Legislatively, Brooks said she would work to gain federal assistance for issues that are largely state concerns including mass transit.

“Poor people are in a Catch-22,” she said. “One woman I know got a raggedy car so she could work more hours at a better second job. But it cost $500 to meet inspection. She can’t pay the bill without working more overtime at her second job, but she can’t do that without a car because of the hours.”

In addition to working to provide more loans, grants and training for poor residents, Brooks sad she will strive to reduce the number of African-American males convicted of felonies via sentencing review boards; increase after-school program funding and eligibility for children up to age 18; increase income limits for the Low Income Home Energy Assistance Program, and more food, prescription and dental assistance for seniors.

She also wants federal resources to address the possibility that longtime homeowners will lose their houses to reassessments that triple home values.

“My income didn’t triple. Did yours? These senios here certainly didn’t get a raise to cover that increase,” she said.

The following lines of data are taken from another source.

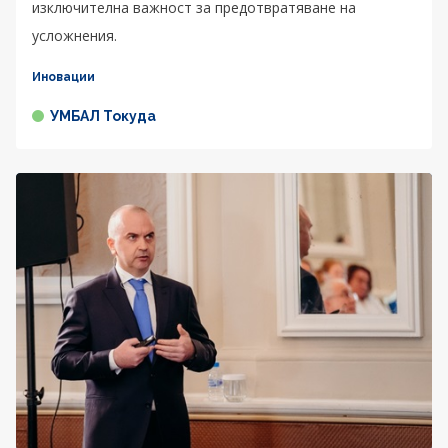
изключителна важност за предотвратяване на
усложнения.
Иновации
УМБАЛ Токуда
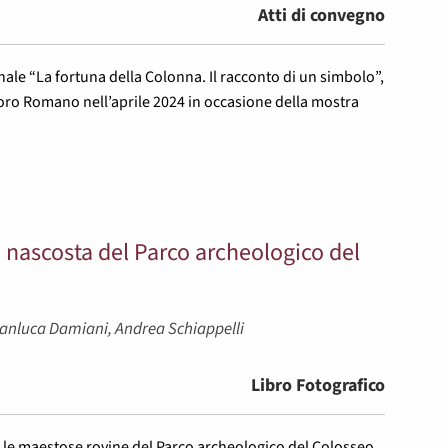
Atti di convegno
ale “La fortuna della Colonna. Il racconto di un simbolo”,
 Foro Romano nell’aprile 2024 in occasione della mostra
 nascosta del Parco archeologico del
Gianluca Damiani, Andrea Schiappelli
Libro Fotografico
a le maestose rovine del Parco archeologico del Colosseo,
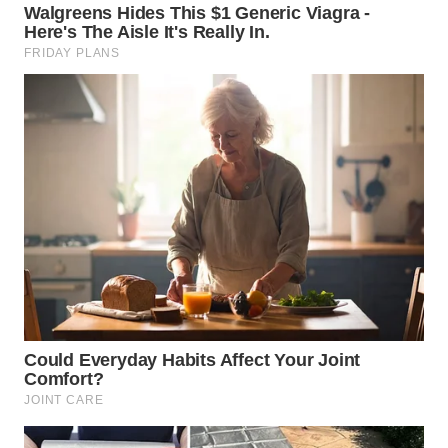
WN
SUMEDANG
WN
CIANJUR
WN
KEPULAUAN
SERIBU
WN
TANGERANG
WN
BINJAI
WN
CIREBON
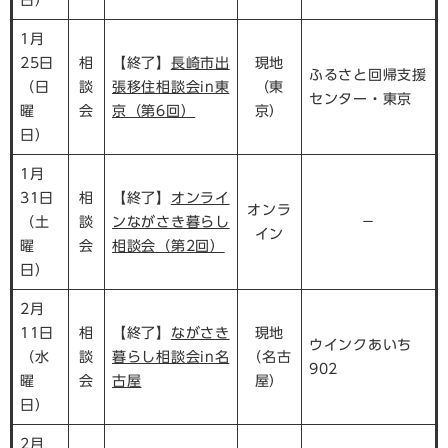
日）
1月
25日
相
【終了】
長崎市出
現地
ふるさと回帰支援
（日
談
張移住相談会in東
（東
センター・東京
曜
会
京（第6回）
京）
日）
1月
31日
相
【終了】
オンライ
オンラ
（土
談
ンながさき暮らし
－
イン
曜
会
相談会（第2回）
日）
2月
11日
相
【終了】
ながさき
現地
ウインクあいち
（水
談
暮らし相談会in名
（名古
902
曜
会
古屋
屋）
日）
2月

Finally she wants federal assistance to help police and communities work together to eliminate violence in African-American communities.

“I’m tired of burying our young males,” she said. “I would work through the Department of Justice to provide grant founding for police to actually teach community people, and build better relationships. We need to build trust.”

Brooks said she knows she is fighting an uphill battle against a popular and powerful opponent, but she said something has to change.

“I’m the voice for people who are struggling and those who don’t want to fall into that class,” she said. “It’s time for the status quo change, time to do something different.”